First it was Cole Palmer, now it’s Rogers: the Manchester City academy sure is beginning to deliver for their rivals. 

So while Villa have the individual quality to outperfom their xG, the scale to which they are outstripping it is, by all precedence on record, unsustainable. But even if Villa do fall away from City and Arsenal at the top, their nine-point buffer to sixth place means they have given themselves an excellent chance of returning to next season’s Champions League.

This, given their strait-jacketed summer transfer business, would be an outstanding achievement on Emery’s behalf, and is the kind of performance that should leave other European pretenders shifting uncomfortably in their seats, namely Thomas Frank at Spurs and especially Eddie Howe at Newcastle, whose team has not developed anything like the flexibility and development Emery’s Villa have.

Third in this xG table, by the way, are Manchester United, which goes to accentuate their improvement under Ruben Amorim this season. It is galling for them, however, to score five goals across two games this week and come away with the sum total of one point. 

Where Villa always seem to fall the right side of the margins, United have a nasty habit of doing the opposite. 

It’s at this point the data tells us that United are probably doing the right thing in their tactical approach under Amorim, but they simply need to get better players within it. 

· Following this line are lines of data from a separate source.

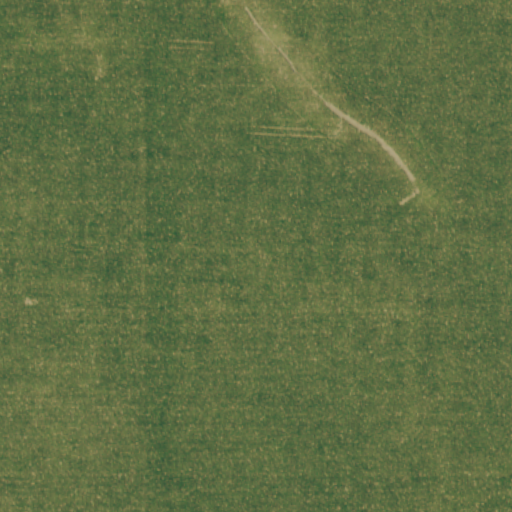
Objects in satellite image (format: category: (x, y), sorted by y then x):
crop: (256, 256)
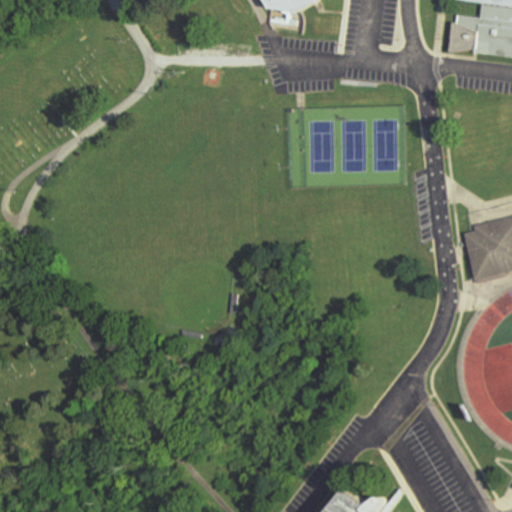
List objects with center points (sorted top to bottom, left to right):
road: (501, 1)
building: (290, 4)
building: (295, 5)
road: (440, 26)
road: (267, 28)
building: (493, 28)
road: (370, 32)
building: (488, 32)
road: (414, 51)
road: (331, 61)
road: (436, 67)
park: (201, 140)
park: (349, 148)
road: (472, 201)
park: (53, 229)
road: (12, 245)
building: (492, 247)
building: (491, 249)
park: (167, 254)
road: (33, 258)
road: (448, 278)
track: (491, 365)
track: (496, 366)
road: (406, 424)
building: (358, 499)
building: (355, 503)
road: (484, 507)
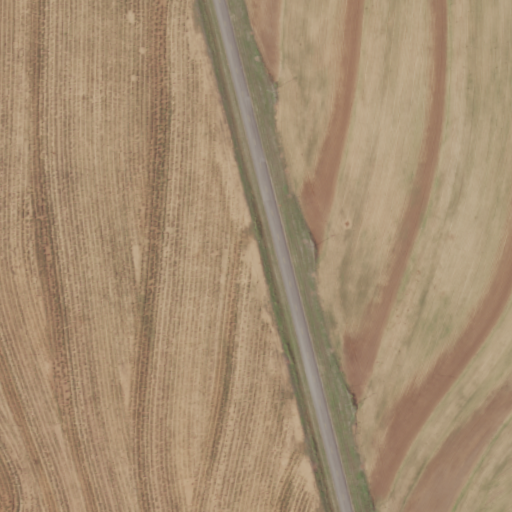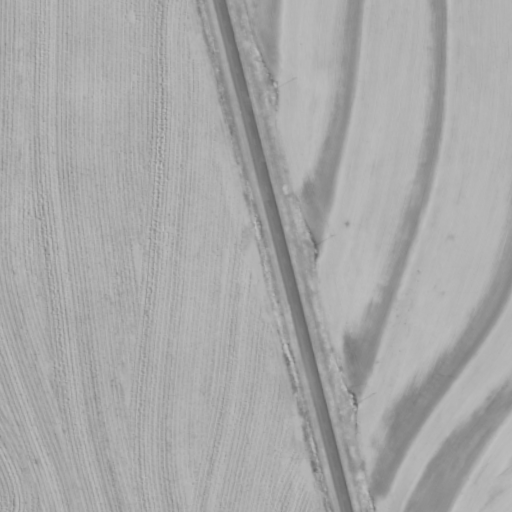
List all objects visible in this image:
road: (279, 256)
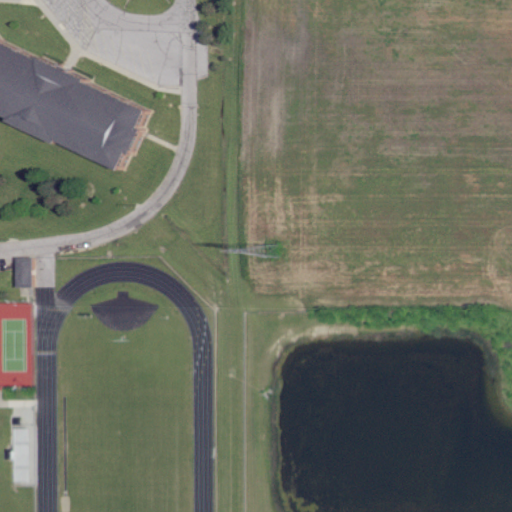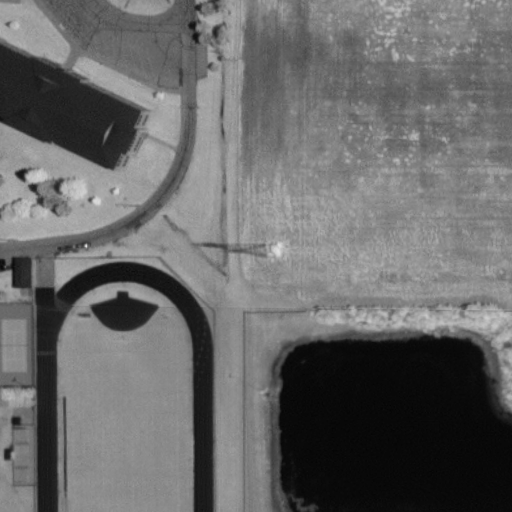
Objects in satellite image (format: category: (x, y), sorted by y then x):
road: (124, 35)
building: (69, 103)
building: (69, 107)
crop: (381, 150)
road: (170, 185)
power tower: (261, 243)
building: (25, 273)
park: (15, 341)
track: (121, 394)
road: (121, 394)
road: (16, 401)
park: (127, 425)
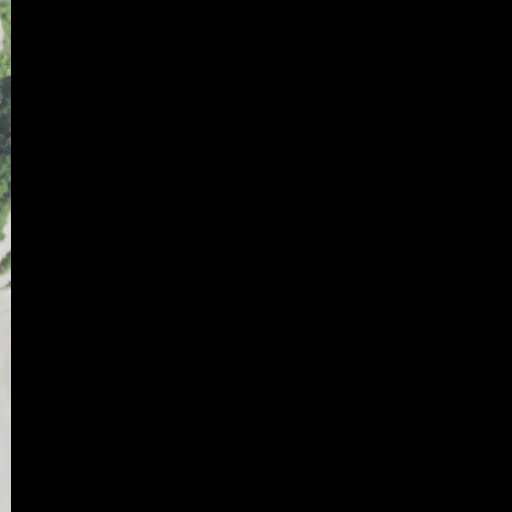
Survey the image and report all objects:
quarry: (255, 255)
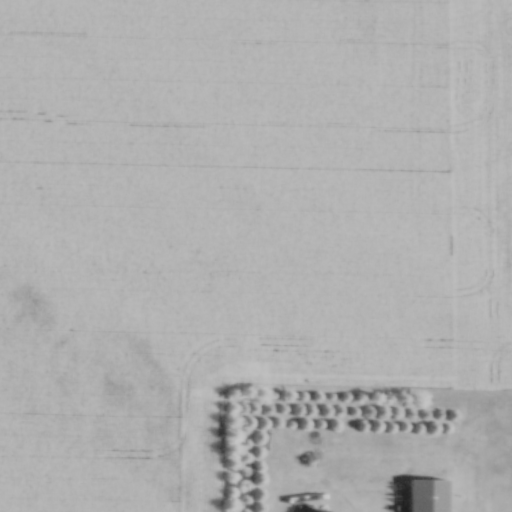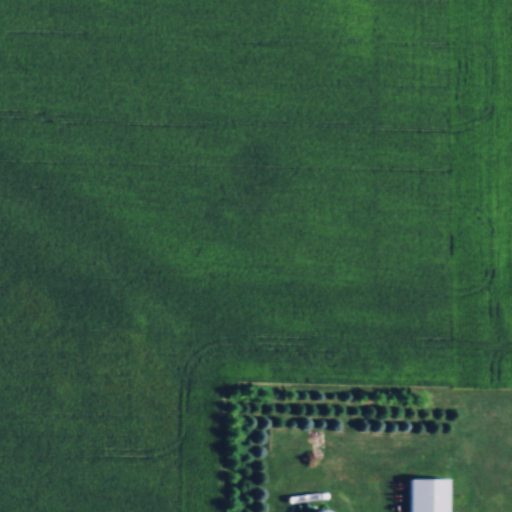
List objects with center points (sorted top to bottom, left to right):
building: (426, 494)
building: (321, 510)
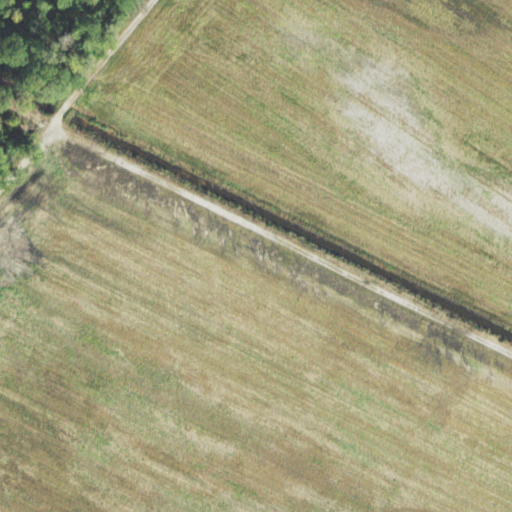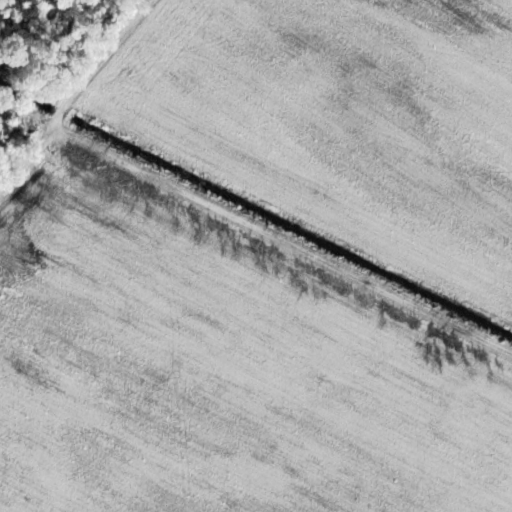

They remain unfathomably soft defensively, with Lenny Yoro today seemingly the only man in England not awake to Rogers’ awesome capacity when cutting in off his right foot. And in the absence of Amad, they lack thrust and incision at wing-back: it was fitting that Patrick Dorgu’s assist in this game was basically a tackle, as most of United attacks foundered at his feet. Manuel Ugarte is a disaster on the ball but he is at least well down the pecking order. More pertinently, Benjamin Sesko meanwhile came off having made almost zero impact yet again.

United will have the funds in January and next summer to upgrade at wing-back and in midfield, but their biggest present concern has to be the lack of return so far on the decision to push their chips in on Sesko. 

Cunha, however, had another bright game, while Mason Mount was again terrific. A good Mason Mount performance meets the US Supreme Court’s definition of pornography: it might be difficult to describe in front of other people, but you know it when you see it. 

Lisandro Martinez’ did an impressive turn in midfield having replaced the injured Bruno Fernandes, and so depleted was the squad that Amorim handed debuts to Jack Fletcher – the son of Darren, and a midfielder like his Dad – and Shea Lacey, who is basically a Phil Foden regen. (Both players are eligible to play for Ireland if they want, and while there’s little expectation of Fletcher declaring for Ireland, Lacey might be a slightly more likely bet, given his brother is now a pro boxer who wears a tricolour on his shorts.) 

But, of course, nobody really gives a toss about a table sorted according to xG differential.

Villa are in wonderland, while if United are without Fernandes and his unerring set-piece delivery for a few weeks, the forthcoming mood will be utterly at odds with the fact that this thing is finally getting better.